From likely the same people who hyped hormone “therapy” for menopausal women (for chronic disease prevention) and vitamin E (for heart disease protection) and selenium (for prostate cancer protection), none of which work and some of which cause significant harm for some people, we are being bombarded with hype for vitamin D (a supposed cure-all for nearly every chronic health condition).
Perhaps vitamin D may prove helpful for a couple of conditions (osteoporosis prevention, for example) but there are several still-outstanding issues that should stop most of us from bouncing onto this runaway bandwagon.
In short, we don’t know nearly enough as yet about such vital vitamin D issues as:
- Genetic (or other) differences that likely play a huge role in who might benefit from vitamin D supplements and who can’t
- The most effective form of vitamin D supplement and the dose of that works best
- Whether vitamin D supplements work best only combined with other nutritional interventions
- Long-term safety.
Yet despite that huge gap in essential knowledge, lots of experts (including some authoritative institutions) are pushing this vitamin on nearly everyone, with some even arguing that the more of this vitamin you take, the better.

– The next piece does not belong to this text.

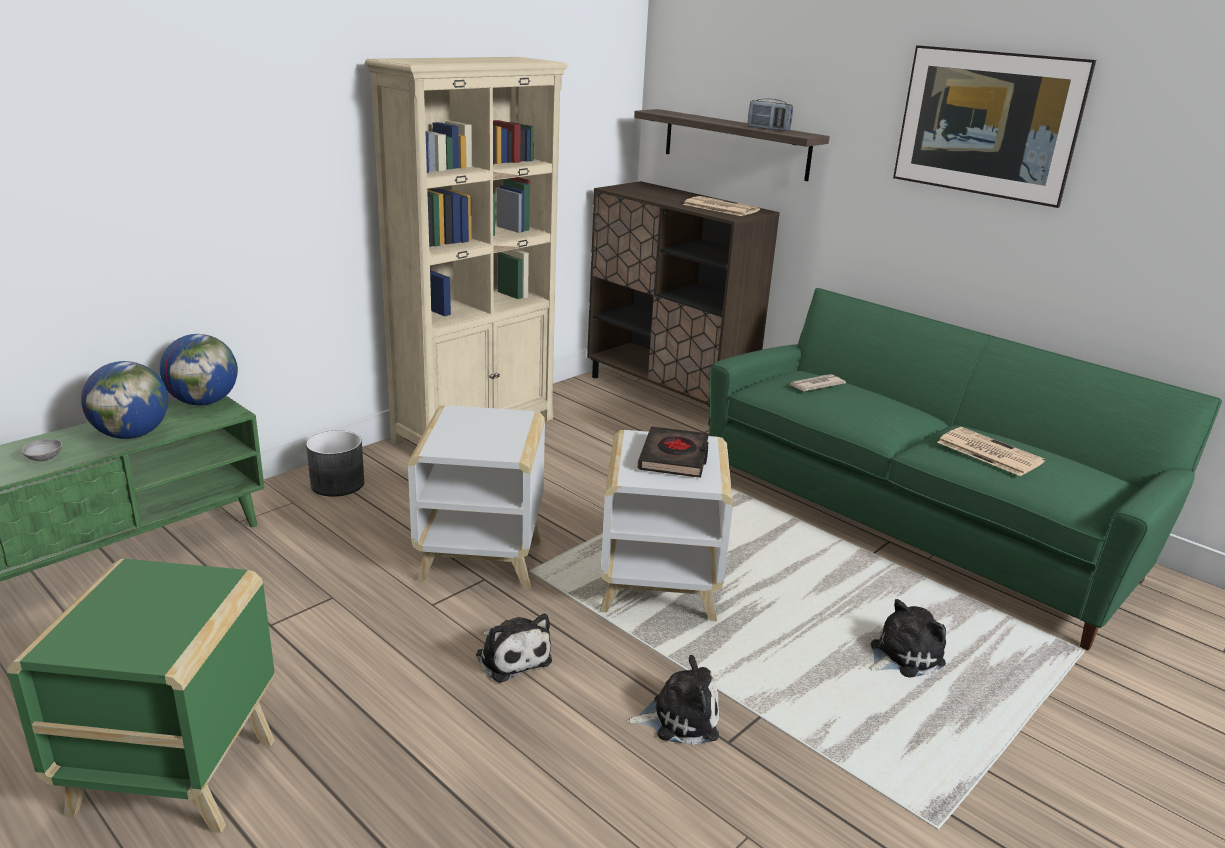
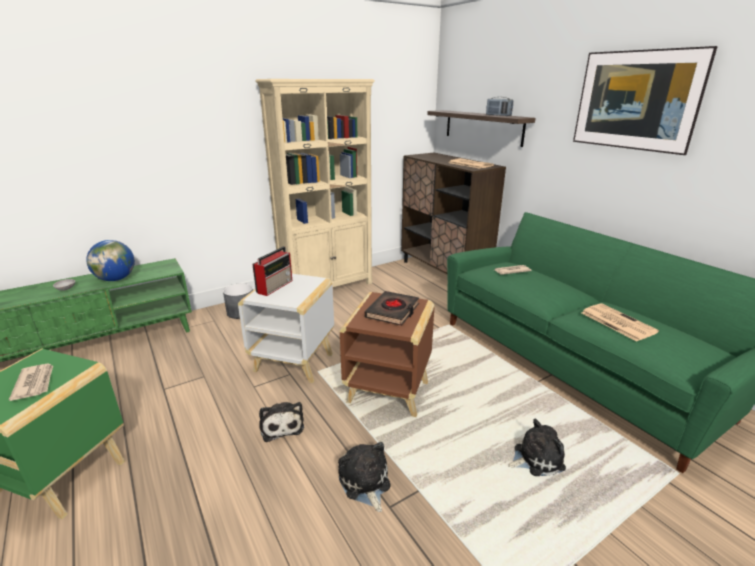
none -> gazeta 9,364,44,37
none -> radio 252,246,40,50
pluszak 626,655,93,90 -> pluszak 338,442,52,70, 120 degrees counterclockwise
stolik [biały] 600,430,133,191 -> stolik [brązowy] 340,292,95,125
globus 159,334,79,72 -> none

No wonder, then, that a recent study published as a research letter in the June 20 issue of the Journal of the American Medical Association found that a rising number of Americans (probably as likely in Canada where we tend to get less sun exposure than our American cousins) are taking doses of vitamin D far in excess of what most experts feel you should take with the elderly being the most likely to be over-dosing.
Maybe vitamin D supplementation will eventually prove universally useful for something, but even if it does, it’s very unlikely to require huge doses to have that beneficial effect.
Very very few things (perhaps none) in life that is useful or effective in small or moderate doses ever prove even better in huge doses.